Let's start with the basics:
const sel = select('body')
.selectAll('h2');
The first part of the statement (select('body')
) uses the select
method from d3-selection package. This will return a new selection which is a
javascript function (remember they are also objects) with all the selection
functionality attached to it. By functionality I mean a bunch of functions attached
to this object. Exploring the selection object returned is informative.
It is important to stop here for a second and review what constructs Mike is using to provide this functionality. He has a wonderful article that covers this. I am going to go over it with my own words.
He uses a "configurable" function that returns another function. The inner function has access to all the config parameters we pass to the configurable function (via a closure). This function he returns, has functionality attached (setter/getter methods). Each of those "methods" return the function itself. Thanks to that we can chain calls together.
Let's build a simple example that encapsulates the logic to add two numbers to solidify these concepts.
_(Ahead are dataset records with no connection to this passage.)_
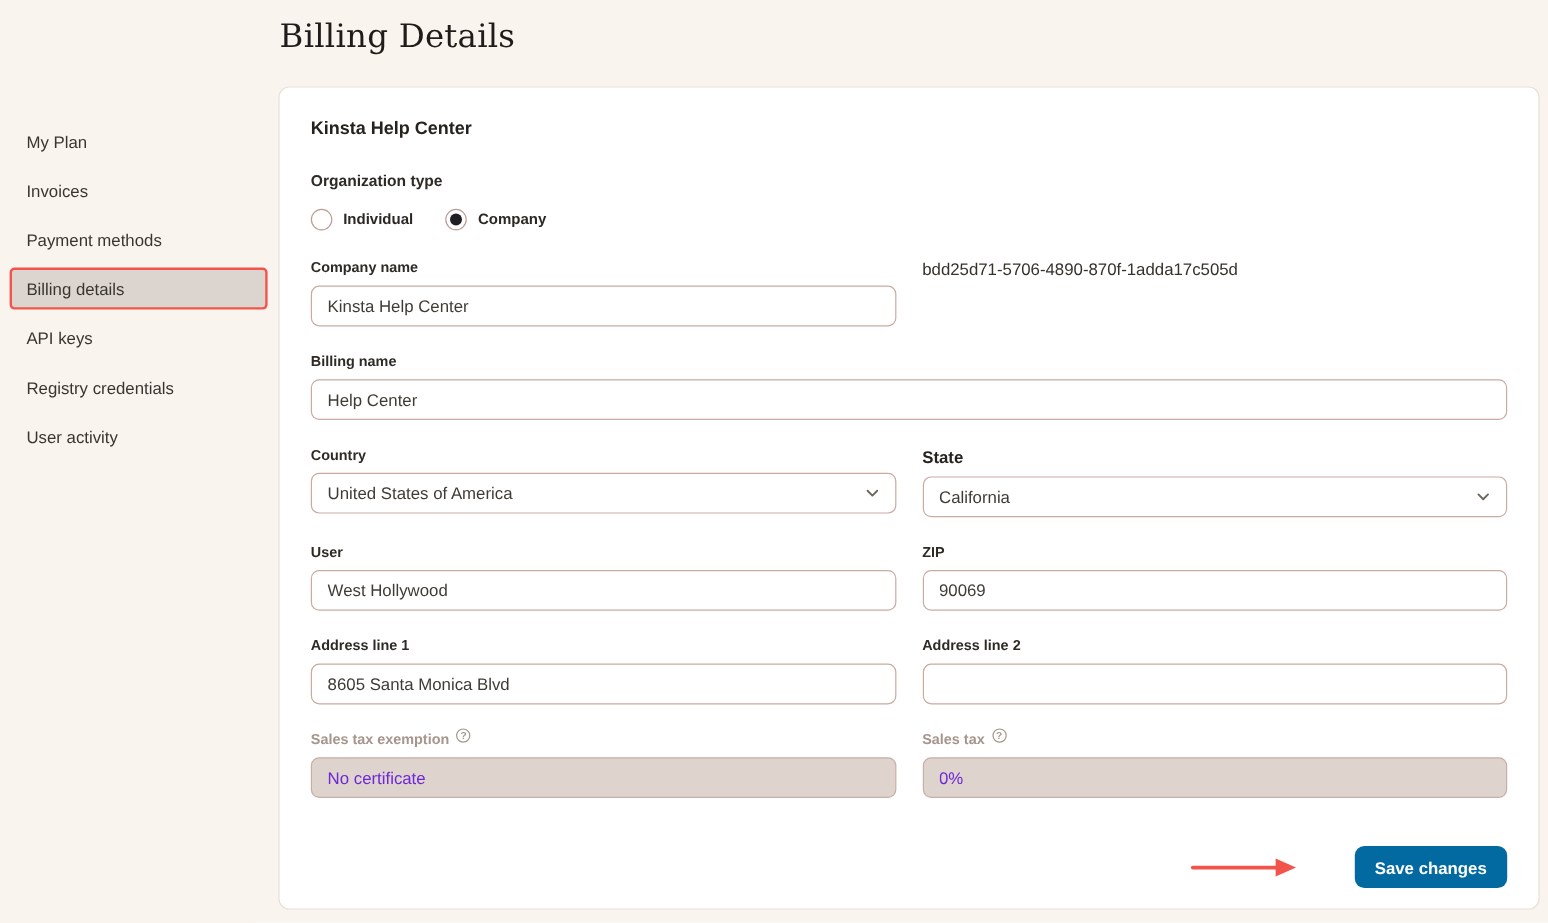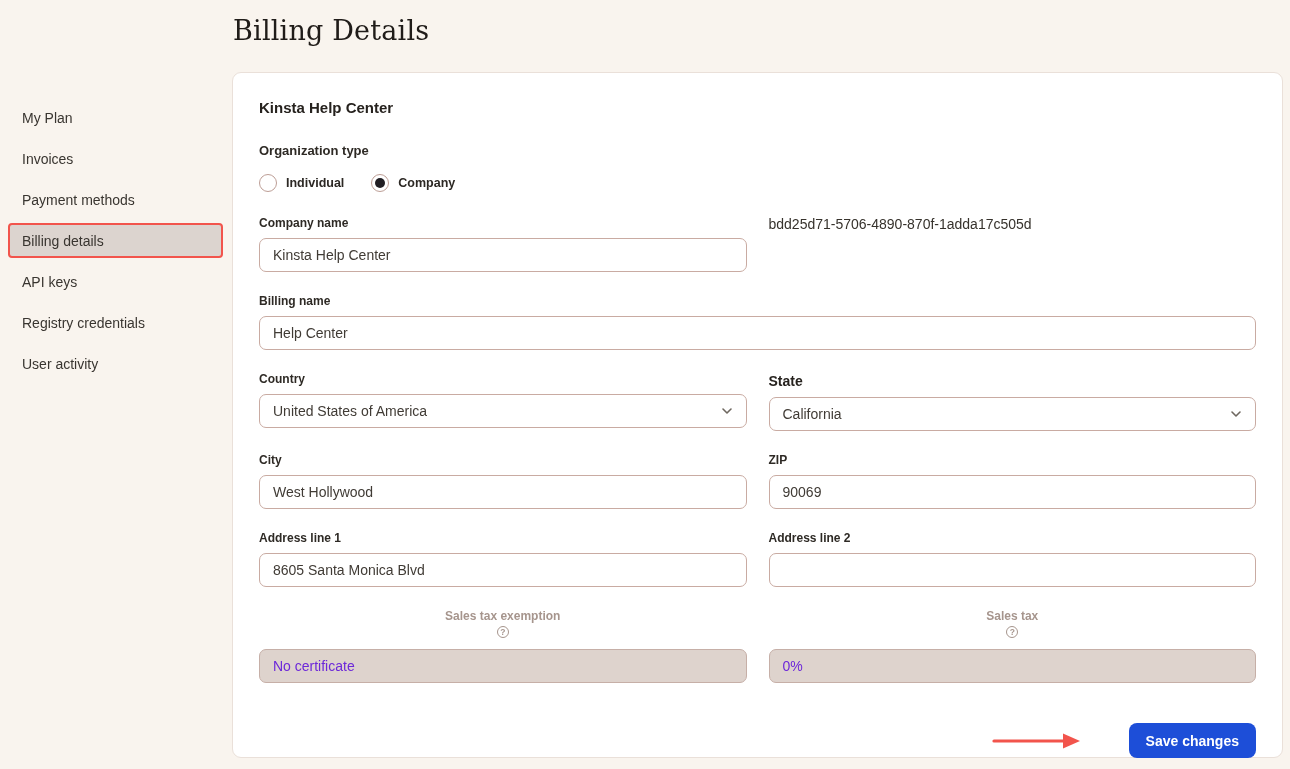--- a/index.html
+++ b/index.html
@@ -65,34 +65,34 @@
     background: #fff; font-family: inherit; outline: none;
   }
   input.text-input::placeholder { color: #9d8e87; }
   .select-wrap { position: relative; }
   .select-box { cursor: pointer; padding-right: 34px; }
   .chevron { position: absolute; right: 14px; top: 13px; pointer-events: none; }
 
   .ro-label { font-size: 14px; font-weight: 600; color: #26221e; margin: 1px 0 11px; line-height: 16px; }
   .ro-value { font-size: 14px; color: #36322c; }
 
-  .muted .field-label { color: #a6958d; flex-direction: column; }
+  .muted .field-label { color: #a6958d; }
   .text-input.disabled { background: #ded3cd; border-color: #c6afa7; color: #6d28d9; }
   .help-icon {
     width: 12px; height: 12px; border-radius: 50%;
     border: 1px solid #a6958d; color: #a6958d;
     font-size: 8.5px; font-weight: 700; line-height: 1;
     display: inline-flex; align-items: center; justify-content: center;
     position: relative; top: -3px; cursor: default;
   }
 
   .footer { display: flex; justify-content: flex-end; align-items: center; gap: 14px; margin-top: 40px; }
   .save-btn {
     height: 35px; padding: 0 17px;
-    background: #1d4ed8; color: #ffffff;
+    background: #0369a1; color: #ffffff;
     font-size: 14px; font-weight: 700; font-family: inherit;
     border: none; border-radius: 8px; cursor: pointer; margin-left: 32px;
   }
 </style>
 </head>
 <body>
 
 <div class="layout">
 
   <nav class="sidebar">
@@ -156,21 +156,21 @@
             <div class="text-input select-box">California</div>
             <svg class="chevron" width="12" height="8" viewBox="0 0 12 8">
               <polyline points="2,2 6,6 10,2" fill="none" stroke="#6e675f" stroke-width="1.6" stroke-linecap="round" stroke-linejoin="round"></polyline>
             </svg>
           </div>
         </div>
       </div>
 
       <div class="grid-row">
         <div>
-          <div class="field-label">City</div>
+          <div class="field-label">User</div>
           <input class="text-input" type="text" value="West Hollywood" style="">
         </div>
         <div>
           <div class="field-label">ZIP</div>
           <input class="text-input" type="text" value="90069" style="">
         </div>
       </div>
 
       <div class="grid-row">
         <div>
function calculator(opts={}) {
let {x = 0, y = 0} = opts;
function engine() {
return x+y;
}
engine.x = function (value) {
if (!arguments.length) return x;
x = value;
return engine;
}
engine.y = function (value) {
if (!arguments.length) return y;
y = value;
return engine;
}
return engine;
}
Let's use that new piece of code we have just created. First, we call our new functions
and provide the two numbers we want to add: c = calculator({x:1, y:2}).
When we
execute the function, we assign the x and y values from the opts parameter (an object) to
the local variables x and y. After that, we create a function (engine
) that
encapsulates the logic we need (adding two numbers in this case). Then, we attach two setter
and getter functions (methods) to our engine function. This logic checks for the input
parameter (a number) and either sets a new value o returns the addend (x or y). In both cases,
we return the engine function. Because of that, we can do things like:
c.x(100).y(200)() // 300
Excellent. We are ready to move on. Let's bring back the original d3 statement:
const sel = select('body')
.selectAll('h2');
We are chaining another select call (.selectAll('h2')
) but at this
stage, we have already narrowed down the "selection space" to children of the body
element. That's because we are running the selection off of the first selection
result (a selection object).
Now that we have selected the elements we are interested on, we can go ahead and
preform data binding. That's linking our data to the elements we have selected.
We do it by using the property data
from our selection object.
const sel = select('body')
.selectAll('h2')
.data(data);
data
is an array of values. Those values will be assigned to
the selected elements. But, what happens if we have missing elements? Or what
happens if we have more elements than elements in our data array? The data
method in our selection returns an object that knows how to deal with that. It
does so by providing methods (operations) on these different cases.
data()
returns the elements that exist and are linked to our
dataset. That's called the update selection. We can access the other selections
via enter()
and exit()
.
enter()
gives us access to elements that do not exist yet but for
which we have data and exit()
yields elements without data associated
to it. Let's write some code to exercise these concepts.
This is a helper function that executes the data binding and exercises the enter, update, and remove() states:
function basicDataJoin(selector, data) {
const sel = select(selector)
.selectAll('span')
.data(data);
sel.text(d => d)
.attr('class', 'update');
sel.enter()
.append('span')
.text(d => d)
.attr('class', 'enter');
sel.exit().remove();
}
Now, let's run basicDataJoin('#numbers_example_1', ['a', 'b',
'c']);
. New elements have the salmon
color and new elements use dark red.
Excellent, all our new elements are there and they are properly bind to our data. Let's now call the same function twice so we exercise the enter and remove states:
basicDataJoin('#numbers_example_2', ['a', 'b', 'c']);
basicDataJoin('#numbers_example_2', ['a', 'x', 'y']);
And we get:
That may look strange to you. It seems those are existing letters/data? What is happening here is that the first element is assigned to the first datum, the second element to the second datum and so on. We are joining by index. But d3 provides alternatives to perform this binding. We can provide a function that evaluates on each element we select. The value returned by that function is what we will use to join the elements and datums. Let's write another helper function:
function advanceDataJoin(selector, data) {
const f = (d) => d.letter;
const sel = select(selector).selectAll('span').data(data, f);
sel.text(f)
.attr('class', 'update');
sel.enter()
.append('span')
.text(f)
.attr('class', 'enter');
sel.exit().remove();
}
Let's run that now like this:
advanceDataJoin('#numbers_example_3', [ {letter: 'a'}, {letter:'b'} ]);
advanceDataJoin('#numbers_example_3', [
{letter:'b'}, {letter: 'c'}
]);
And that's what we wanted. Now, after the second call, a is gone b is part of the update selection and c is part of the enter selection.